### WORK INSTRUCTION
If a line in the entries below includes "อนไขสำหร", pick it out and copy it.

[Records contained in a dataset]
════════════════════
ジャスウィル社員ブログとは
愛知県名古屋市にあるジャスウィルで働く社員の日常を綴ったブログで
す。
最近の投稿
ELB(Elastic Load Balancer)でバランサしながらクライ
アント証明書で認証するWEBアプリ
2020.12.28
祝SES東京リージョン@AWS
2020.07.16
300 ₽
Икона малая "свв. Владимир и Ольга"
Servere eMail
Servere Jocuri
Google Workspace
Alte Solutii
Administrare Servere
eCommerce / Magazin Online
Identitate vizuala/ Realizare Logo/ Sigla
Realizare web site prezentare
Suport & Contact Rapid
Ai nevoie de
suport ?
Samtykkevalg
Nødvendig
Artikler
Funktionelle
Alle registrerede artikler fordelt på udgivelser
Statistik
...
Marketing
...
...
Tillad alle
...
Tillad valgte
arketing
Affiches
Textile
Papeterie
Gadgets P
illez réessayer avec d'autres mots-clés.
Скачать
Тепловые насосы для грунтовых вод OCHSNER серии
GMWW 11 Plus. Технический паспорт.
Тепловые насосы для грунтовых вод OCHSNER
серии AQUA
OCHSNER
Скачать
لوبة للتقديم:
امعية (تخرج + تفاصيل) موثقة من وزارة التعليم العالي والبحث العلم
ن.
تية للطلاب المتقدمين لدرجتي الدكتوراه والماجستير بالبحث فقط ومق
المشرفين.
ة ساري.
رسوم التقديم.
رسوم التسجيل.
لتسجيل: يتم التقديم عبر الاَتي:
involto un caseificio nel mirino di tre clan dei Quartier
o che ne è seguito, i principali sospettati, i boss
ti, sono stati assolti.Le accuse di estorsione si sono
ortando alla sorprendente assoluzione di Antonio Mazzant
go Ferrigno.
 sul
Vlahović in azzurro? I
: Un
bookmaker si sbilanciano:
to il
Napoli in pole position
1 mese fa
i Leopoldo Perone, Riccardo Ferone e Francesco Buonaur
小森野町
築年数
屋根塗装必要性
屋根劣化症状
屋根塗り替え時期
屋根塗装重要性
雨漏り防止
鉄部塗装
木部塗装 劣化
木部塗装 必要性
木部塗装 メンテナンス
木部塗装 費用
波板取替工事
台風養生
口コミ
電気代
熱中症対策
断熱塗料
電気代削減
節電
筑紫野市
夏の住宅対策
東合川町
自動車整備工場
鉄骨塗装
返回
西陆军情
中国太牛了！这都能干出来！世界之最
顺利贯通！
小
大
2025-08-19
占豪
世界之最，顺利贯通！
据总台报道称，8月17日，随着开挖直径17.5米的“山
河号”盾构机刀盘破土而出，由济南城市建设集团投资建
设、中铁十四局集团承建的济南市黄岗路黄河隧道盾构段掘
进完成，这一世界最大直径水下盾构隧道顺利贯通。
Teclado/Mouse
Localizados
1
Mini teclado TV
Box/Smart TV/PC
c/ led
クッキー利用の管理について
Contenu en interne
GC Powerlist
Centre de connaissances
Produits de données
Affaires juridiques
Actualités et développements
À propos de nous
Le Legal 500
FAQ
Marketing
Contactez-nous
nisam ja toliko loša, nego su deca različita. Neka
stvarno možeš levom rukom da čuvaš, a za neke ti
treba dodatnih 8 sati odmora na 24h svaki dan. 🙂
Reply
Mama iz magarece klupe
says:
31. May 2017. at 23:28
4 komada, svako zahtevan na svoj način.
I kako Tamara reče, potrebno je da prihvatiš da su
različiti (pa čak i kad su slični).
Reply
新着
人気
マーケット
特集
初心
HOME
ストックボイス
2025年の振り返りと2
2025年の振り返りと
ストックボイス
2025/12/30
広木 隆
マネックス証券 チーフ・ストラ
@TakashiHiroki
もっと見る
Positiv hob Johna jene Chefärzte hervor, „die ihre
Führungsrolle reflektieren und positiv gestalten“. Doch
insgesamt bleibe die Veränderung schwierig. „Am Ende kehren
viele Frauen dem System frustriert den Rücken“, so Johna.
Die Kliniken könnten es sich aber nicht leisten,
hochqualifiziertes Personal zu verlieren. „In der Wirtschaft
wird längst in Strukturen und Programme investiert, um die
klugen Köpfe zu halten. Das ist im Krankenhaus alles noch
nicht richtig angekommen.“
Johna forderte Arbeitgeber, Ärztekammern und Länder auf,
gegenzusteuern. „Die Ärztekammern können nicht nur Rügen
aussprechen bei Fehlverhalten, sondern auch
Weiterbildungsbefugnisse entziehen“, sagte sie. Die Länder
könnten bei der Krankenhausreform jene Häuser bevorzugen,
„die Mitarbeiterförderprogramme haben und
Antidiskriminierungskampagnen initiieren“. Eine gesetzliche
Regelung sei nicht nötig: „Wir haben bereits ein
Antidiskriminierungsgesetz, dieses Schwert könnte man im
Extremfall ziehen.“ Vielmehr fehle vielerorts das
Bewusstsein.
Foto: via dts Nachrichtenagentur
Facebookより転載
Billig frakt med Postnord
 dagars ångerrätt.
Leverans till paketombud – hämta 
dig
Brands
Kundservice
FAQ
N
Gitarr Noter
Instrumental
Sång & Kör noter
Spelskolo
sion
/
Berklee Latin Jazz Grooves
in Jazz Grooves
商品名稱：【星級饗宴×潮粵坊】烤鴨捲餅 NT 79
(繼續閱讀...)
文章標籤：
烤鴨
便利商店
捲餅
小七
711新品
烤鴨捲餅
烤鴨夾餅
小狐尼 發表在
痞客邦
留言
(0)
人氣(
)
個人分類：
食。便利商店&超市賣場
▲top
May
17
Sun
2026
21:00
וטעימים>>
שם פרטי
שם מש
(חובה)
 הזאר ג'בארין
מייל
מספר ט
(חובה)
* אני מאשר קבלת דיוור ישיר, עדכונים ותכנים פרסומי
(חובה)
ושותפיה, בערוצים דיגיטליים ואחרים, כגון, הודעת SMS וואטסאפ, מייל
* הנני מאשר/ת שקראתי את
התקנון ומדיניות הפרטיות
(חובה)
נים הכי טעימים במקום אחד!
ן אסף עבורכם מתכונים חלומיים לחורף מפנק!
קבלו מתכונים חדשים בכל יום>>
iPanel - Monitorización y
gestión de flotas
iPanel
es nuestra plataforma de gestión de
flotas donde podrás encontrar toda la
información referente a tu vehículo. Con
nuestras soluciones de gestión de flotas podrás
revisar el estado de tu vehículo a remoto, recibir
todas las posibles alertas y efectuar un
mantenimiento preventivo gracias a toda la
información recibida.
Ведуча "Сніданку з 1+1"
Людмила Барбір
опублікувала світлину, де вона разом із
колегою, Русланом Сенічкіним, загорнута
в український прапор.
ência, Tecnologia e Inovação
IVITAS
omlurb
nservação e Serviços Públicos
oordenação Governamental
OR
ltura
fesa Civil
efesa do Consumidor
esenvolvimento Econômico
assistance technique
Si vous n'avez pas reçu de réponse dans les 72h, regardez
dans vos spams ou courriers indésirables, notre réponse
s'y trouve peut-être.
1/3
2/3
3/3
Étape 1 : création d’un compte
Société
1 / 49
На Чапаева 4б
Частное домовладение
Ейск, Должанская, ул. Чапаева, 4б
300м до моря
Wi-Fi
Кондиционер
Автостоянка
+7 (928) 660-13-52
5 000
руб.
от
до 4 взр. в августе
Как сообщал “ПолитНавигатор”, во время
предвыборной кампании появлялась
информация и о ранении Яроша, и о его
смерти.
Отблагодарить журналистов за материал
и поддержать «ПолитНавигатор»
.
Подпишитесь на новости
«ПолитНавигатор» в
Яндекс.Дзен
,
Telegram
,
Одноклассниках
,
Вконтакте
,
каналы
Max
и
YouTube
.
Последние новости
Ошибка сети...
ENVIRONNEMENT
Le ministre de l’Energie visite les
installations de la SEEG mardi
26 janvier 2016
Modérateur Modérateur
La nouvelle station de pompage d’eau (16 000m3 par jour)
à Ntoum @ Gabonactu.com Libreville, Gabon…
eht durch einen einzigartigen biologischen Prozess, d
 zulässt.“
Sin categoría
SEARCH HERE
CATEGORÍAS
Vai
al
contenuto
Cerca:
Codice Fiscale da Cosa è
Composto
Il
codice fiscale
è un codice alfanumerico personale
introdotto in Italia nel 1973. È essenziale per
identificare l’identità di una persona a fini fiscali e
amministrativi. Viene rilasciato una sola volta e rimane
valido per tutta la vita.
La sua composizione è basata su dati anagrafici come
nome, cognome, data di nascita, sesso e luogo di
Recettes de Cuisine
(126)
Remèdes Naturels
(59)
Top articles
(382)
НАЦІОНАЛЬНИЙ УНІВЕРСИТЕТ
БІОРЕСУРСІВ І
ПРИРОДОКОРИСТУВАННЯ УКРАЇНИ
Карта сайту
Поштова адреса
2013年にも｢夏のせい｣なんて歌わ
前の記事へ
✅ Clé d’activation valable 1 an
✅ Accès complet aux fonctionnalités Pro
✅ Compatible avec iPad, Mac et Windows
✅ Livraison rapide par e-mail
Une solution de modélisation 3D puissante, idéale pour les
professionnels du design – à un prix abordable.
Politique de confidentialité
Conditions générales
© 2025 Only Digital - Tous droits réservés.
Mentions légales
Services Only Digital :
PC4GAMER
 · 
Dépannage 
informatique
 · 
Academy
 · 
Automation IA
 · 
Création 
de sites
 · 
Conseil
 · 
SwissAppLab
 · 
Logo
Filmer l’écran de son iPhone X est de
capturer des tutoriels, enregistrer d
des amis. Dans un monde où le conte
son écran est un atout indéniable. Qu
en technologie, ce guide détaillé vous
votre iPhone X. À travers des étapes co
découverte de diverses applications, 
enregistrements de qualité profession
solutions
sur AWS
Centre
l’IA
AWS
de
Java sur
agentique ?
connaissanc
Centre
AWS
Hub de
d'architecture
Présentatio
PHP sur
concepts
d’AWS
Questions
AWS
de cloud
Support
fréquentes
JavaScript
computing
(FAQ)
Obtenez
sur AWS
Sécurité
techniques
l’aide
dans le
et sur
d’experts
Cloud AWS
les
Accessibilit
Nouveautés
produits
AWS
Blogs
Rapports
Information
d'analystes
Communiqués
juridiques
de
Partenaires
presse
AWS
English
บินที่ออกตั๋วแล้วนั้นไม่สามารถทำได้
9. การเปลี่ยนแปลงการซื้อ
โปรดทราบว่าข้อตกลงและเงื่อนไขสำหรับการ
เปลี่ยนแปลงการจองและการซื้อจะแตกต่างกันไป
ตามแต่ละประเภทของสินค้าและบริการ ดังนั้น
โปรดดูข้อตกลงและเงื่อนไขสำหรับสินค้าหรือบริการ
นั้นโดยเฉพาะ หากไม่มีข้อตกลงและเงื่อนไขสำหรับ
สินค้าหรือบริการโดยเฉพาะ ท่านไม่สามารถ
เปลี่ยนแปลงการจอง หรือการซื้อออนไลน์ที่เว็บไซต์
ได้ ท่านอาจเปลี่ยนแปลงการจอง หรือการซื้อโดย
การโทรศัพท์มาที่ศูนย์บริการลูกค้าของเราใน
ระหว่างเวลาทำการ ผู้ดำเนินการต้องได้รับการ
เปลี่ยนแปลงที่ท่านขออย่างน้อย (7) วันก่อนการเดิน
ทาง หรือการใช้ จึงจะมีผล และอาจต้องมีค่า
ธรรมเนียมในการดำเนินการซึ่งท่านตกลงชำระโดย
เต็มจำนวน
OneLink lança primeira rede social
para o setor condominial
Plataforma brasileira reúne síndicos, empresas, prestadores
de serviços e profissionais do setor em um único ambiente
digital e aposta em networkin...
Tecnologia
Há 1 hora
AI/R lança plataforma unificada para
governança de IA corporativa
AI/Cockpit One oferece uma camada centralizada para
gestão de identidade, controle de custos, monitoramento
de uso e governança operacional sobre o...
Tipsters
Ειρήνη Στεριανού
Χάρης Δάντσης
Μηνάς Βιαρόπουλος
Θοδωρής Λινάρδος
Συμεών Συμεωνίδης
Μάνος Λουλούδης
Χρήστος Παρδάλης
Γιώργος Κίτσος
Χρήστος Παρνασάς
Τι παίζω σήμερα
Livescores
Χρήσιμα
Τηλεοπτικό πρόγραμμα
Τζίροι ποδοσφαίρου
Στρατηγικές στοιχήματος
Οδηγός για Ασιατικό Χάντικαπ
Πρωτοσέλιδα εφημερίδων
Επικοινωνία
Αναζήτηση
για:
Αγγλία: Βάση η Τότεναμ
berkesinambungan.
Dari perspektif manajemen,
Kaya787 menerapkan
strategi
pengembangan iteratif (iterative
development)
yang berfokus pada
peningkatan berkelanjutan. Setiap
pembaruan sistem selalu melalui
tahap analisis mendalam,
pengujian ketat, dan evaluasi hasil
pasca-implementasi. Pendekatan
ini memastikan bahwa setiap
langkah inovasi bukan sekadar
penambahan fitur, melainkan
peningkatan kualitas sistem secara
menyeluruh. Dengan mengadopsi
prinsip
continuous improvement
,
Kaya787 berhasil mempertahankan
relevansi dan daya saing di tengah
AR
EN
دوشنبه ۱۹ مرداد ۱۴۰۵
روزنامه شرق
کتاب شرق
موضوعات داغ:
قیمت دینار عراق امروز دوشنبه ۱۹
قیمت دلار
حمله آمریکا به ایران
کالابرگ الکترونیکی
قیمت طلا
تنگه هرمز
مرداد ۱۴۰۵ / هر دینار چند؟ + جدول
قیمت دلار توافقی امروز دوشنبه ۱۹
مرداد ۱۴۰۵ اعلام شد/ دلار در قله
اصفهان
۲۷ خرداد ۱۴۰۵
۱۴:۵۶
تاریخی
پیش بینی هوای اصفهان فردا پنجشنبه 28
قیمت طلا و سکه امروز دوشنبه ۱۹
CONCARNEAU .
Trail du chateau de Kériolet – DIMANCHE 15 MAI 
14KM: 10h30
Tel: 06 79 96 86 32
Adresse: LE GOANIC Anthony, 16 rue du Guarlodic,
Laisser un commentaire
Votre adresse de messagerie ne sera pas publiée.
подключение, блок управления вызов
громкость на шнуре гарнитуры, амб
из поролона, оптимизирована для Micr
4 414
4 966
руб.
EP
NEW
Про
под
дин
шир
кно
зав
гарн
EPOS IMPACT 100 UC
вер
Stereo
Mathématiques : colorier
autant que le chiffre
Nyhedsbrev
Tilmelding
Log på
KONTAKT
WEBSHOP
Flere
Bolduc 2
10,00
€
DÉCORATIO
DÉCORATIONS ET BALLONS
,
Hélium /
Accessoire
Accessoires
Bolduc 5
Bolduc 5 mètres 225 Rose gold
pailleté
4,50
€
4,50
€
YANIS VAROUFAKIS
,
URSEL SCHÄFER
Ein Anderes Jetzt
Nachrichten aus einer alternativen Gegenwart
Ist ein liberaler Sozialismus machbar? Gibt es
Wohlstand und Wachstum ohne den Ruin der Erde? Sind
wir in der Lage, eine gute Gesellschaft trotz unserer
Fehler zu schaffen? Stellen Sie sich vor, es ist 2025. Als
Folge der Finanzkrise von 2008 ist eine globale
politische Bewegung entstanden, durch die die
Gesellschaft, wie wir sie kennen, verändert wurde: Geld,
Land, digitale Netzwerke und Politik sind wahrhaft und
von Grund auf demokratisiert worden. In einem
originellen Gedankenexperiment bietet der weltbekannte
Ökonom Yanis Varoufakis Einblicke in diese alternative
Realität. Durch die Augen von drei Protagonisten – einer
════════════════════
### WRITTEN RESPONSE
โปรดทราบว่าข้อตกลงและเงื่อนไขสำหรับการ
โปรดดูข้อตกลงและเงื่อนไขสำหรับสินค้าหรือบริการ
นั้นโดยเฉพาะ หากไม่มีข้อตกลงและเงื่อนไขสำหรับ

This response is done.